- COLLECTED MATERIAL
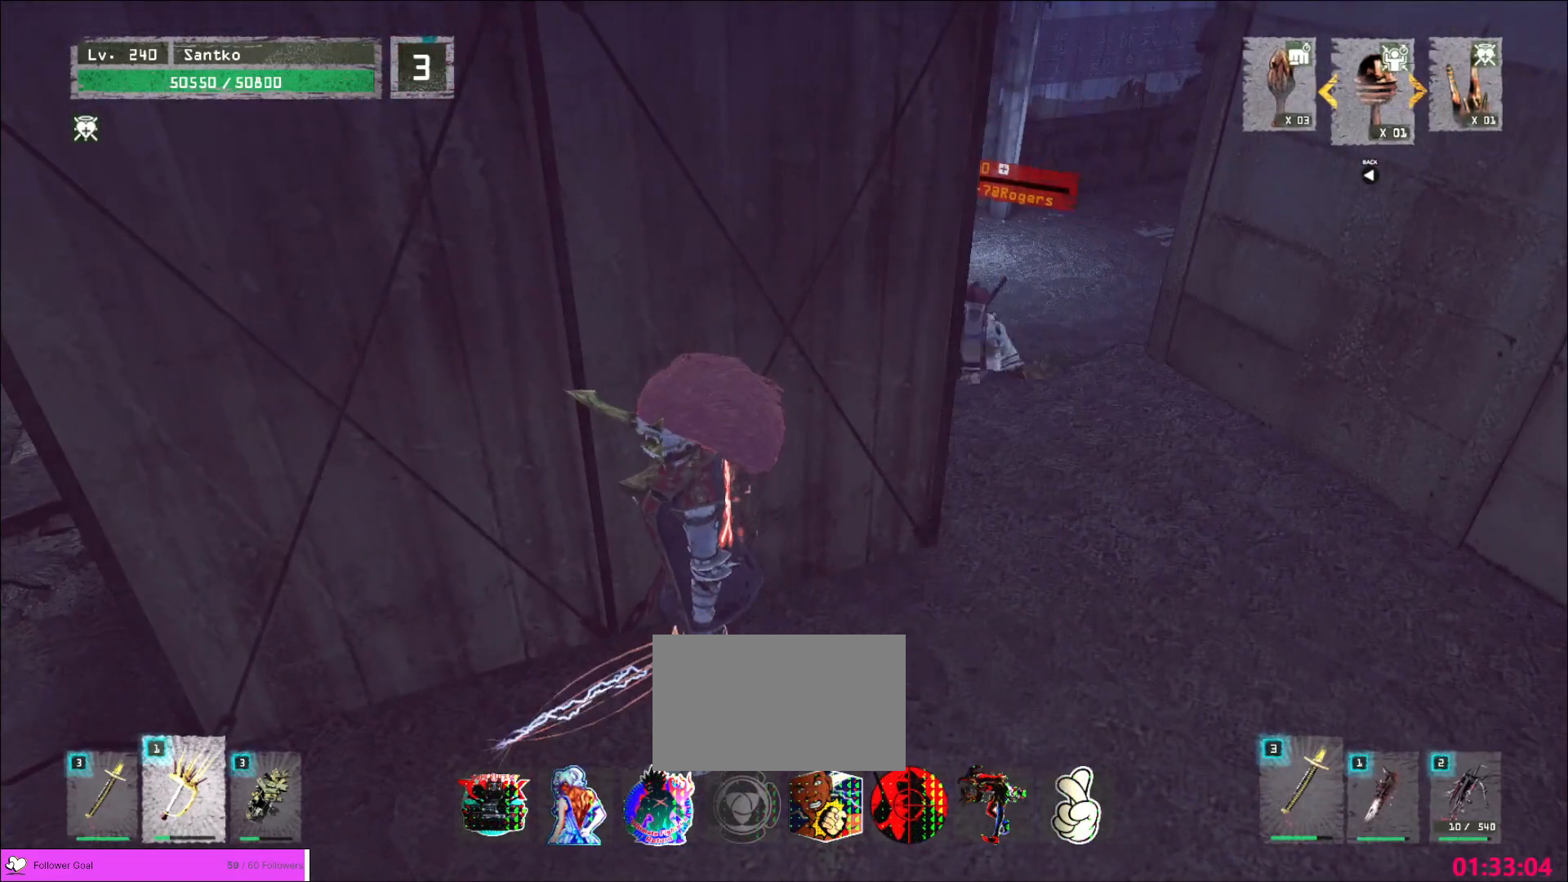
{"keys": ["d", "w"], "mouse": [], "events": [[120, "d", "down"], [400, "w", "down"]]}
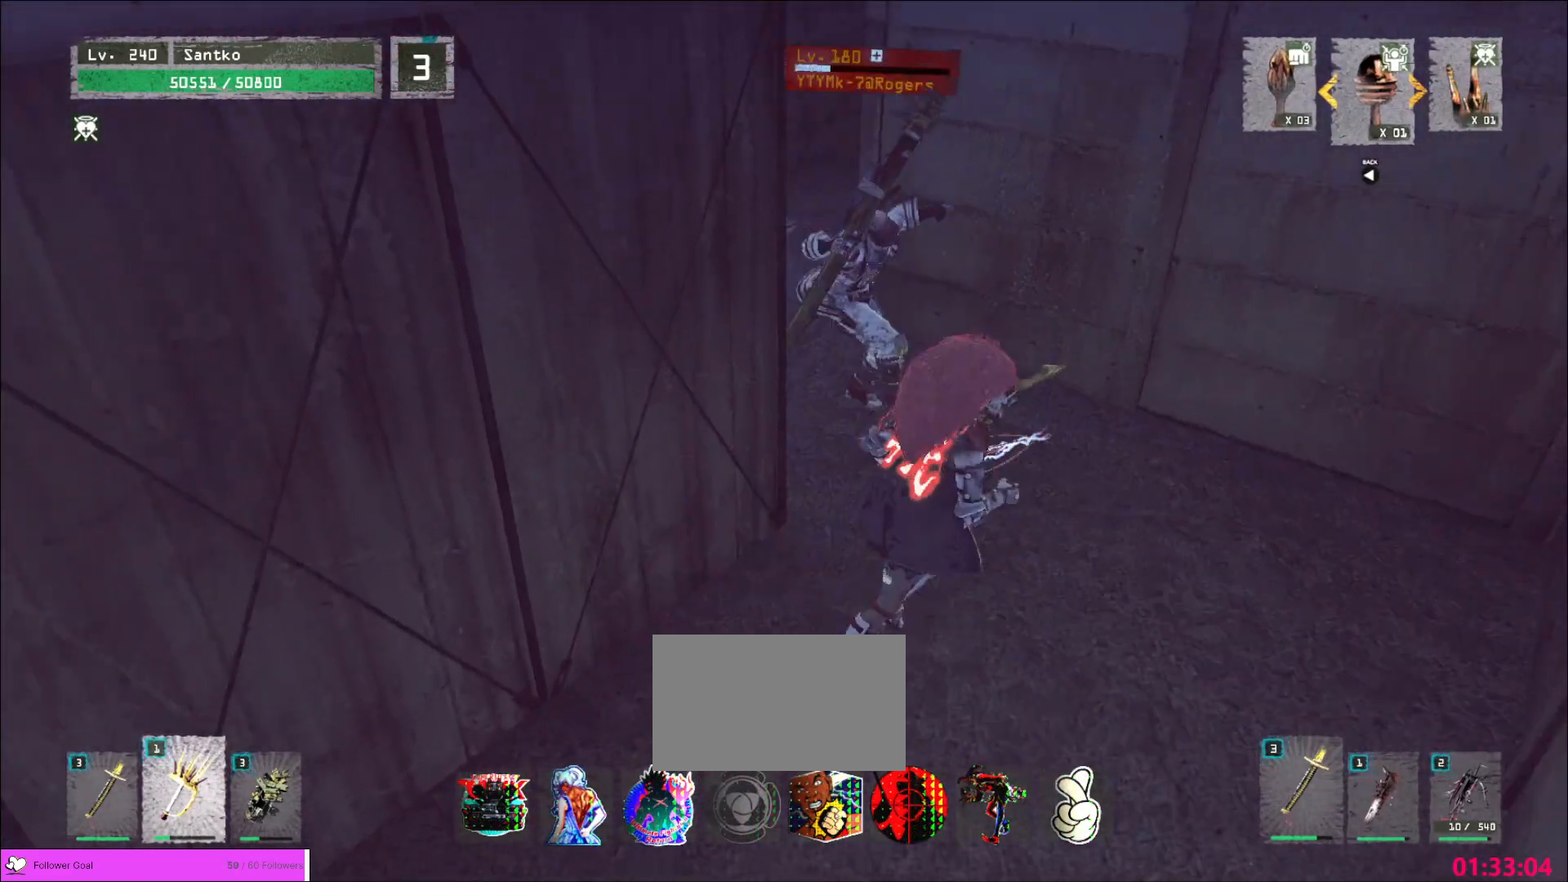
{"keys": [], "mouse": [], "events": [[40, "shift", "down"], [80, "d", "up"], [120, "mouse_left", "down"], [200, "mouse_left", "up"], [400, "shift", "up"], [400, "w", "up"]]}
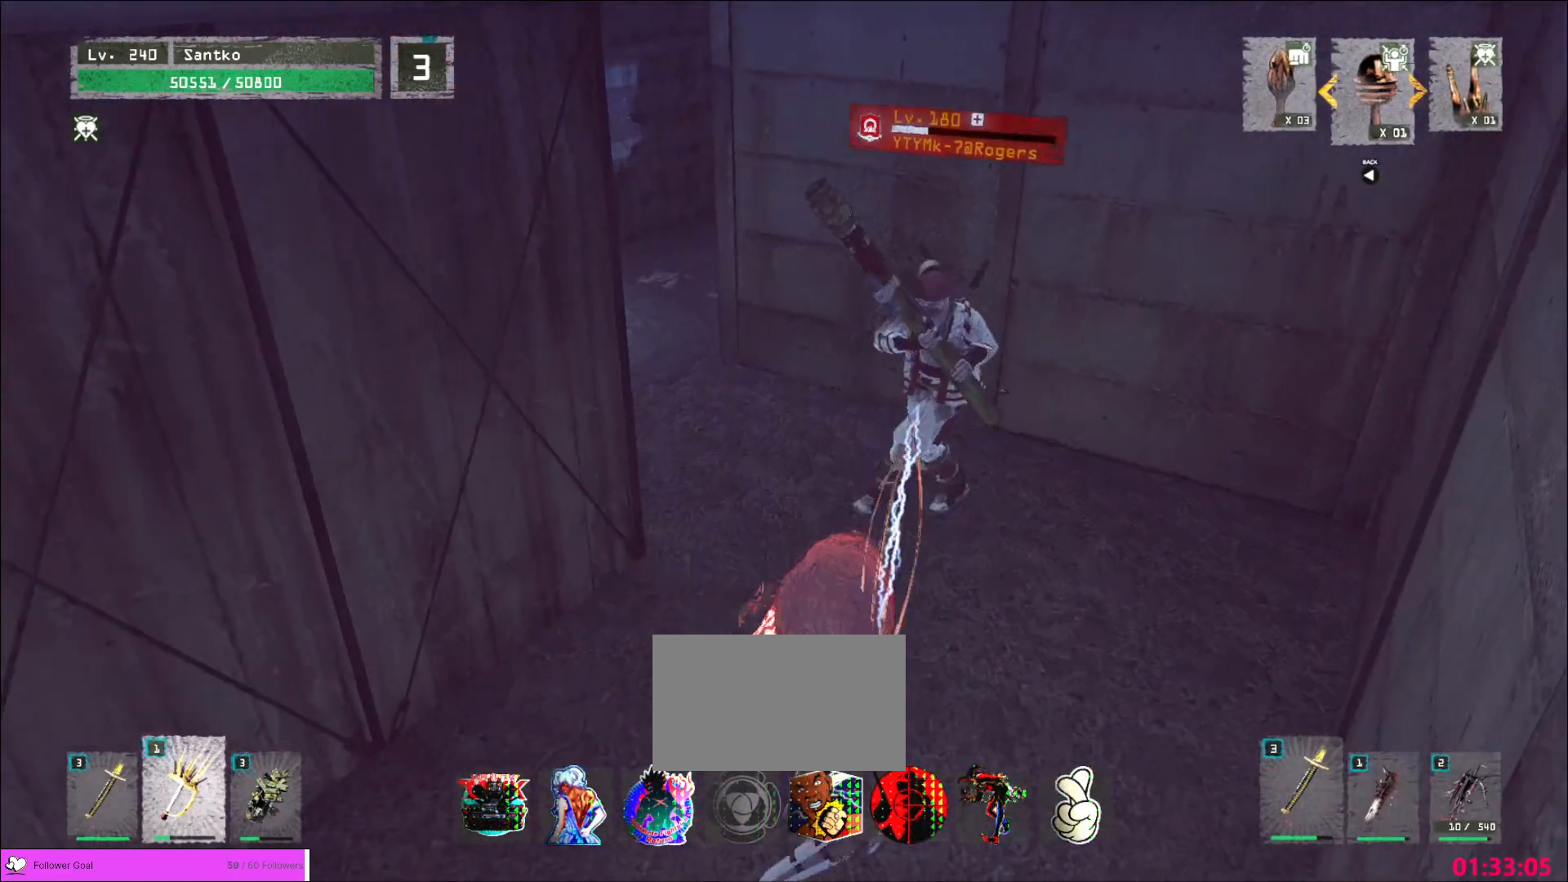
{"keys": [], "mouse": ["wheel"], "events": [[160, "mouse_wheel", "down"], [160, "q", "down"], [240, "q", "up"]]}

- ASSIGNMENT
For this exercise, return the material word for word and drop each image.

- ANSWER BOX
{"keys": ["d", "w"], "mouse": [], "events": [[120, "d", "down"], [400, "w", "down"]]}
{"keys": [], "mouse": [], "events": [[40, "shift", "down"], [80, "d", "up"], [120, "mouse_left", "down"], [200, "mouse_left", "up"], [400, "shift", "up"], [400, "w", "up"]]}
{"keys": [], "mouse": ["wheel"], "events": [[160, "mouse_wheel", "down"], [160, "q", "down"], [240, "q", "up"]]}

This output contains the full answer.